*** PAGE EXCERPT Section Begins ***

The Forex market that we are talking of is not easy to
fathom as it is so large that the daily turnover tops four trillion dollars a
day. Traders who intend to trade in this market require a good understanding of
the nature of the market to begin with.
High liquidity, high levels of leverage and low dealing
costs are the main characteristics of the Forex market. Traditionally, this
market was limited to big time players such as banks, governments and other
financial giants. Since technology in the form of the Internet made vast
changes in currency trading making it totally online in its operations the
currency trade has expanded in leaps and bounds. Now, even small time retail
traders with just a few hundred dollars are able to trade currency.
Margin Trading
A margin deposit is the starting point for traders. A broker
who offers 1% margin deposit will want the trader to deposit only 1% of the
total amount that he wants to trade with. This means that a person who deposits
$10,000 can trade to the tune of one million dollars. Consequently, both
profits and losses in the Forex market can be substantial. It is best to
understand this and trade carefully with appropriate safeguards and strategies.

*** PAGE EXCERPT Section Ends ***

WORK INSTRUCTION 1: Can you render every line of text in the saved entries below as a JSON list of strings, one string per line, skipping blank lines and leaving out the pictures?

*** STORED DATA Section Begins ***

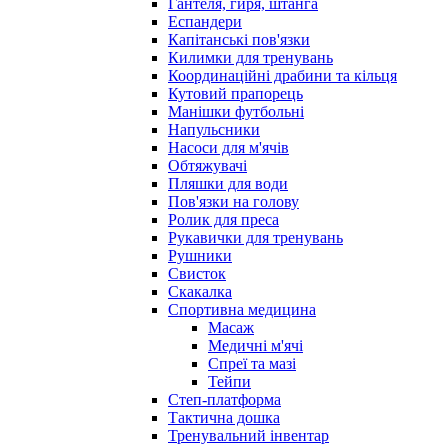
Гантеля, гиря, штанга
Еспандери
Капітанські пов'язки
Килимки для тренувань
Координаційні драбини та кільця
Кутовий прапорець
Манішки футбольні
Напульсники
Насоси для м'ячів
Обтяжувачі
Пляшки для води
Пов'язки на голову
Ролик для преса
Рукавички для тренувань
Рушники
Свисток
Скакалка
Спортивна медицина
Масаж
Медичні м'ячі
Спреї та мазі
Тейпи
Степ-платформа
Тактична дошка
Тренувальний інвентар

*** STORED DATA Section Ends ***

WORK INSTRUCTION 2: Could you reproduce the Forex passage word for word between "The Forex market that" and "to begin with.", inclusive?

WRITTEN RESPONSE 1:
[
  "Гантеля, гиря, штанга",
  "Еспандери",
  "Капітанські пов'язки",
  "Килимки для тренувань",
  "Координаційні драбини та кільця",
  "Кутовий прапорець",
  "Манішки футбольні",
  "Напульсники",
  "Насоси для м'ячів",
  "Обтяжувачі",
  "Пляшки для води",
  "Пов'язки на голову",
  "Ролик для преса",
  "Рукавички для тренувань",
  "Рушники",
  "Свисток",
  "Скакалка",
  "Спортивна медицина",
  "Масаж",
  "Медичні м'ячі",
  "Спреї та мазі",
  "Тейпи",
  "Степ-платформа",
  "Тактична дошка",
  "Тренувальний інвентар"
]

WRITTEN RESPONSE 2:
The Forex market that we are talking of is not easy to
fathom as it is so large that the daily turnover tops four trillion dollars a
day. Traders who intend to trade in this market require a good understanding of
the nature of the market to begin with.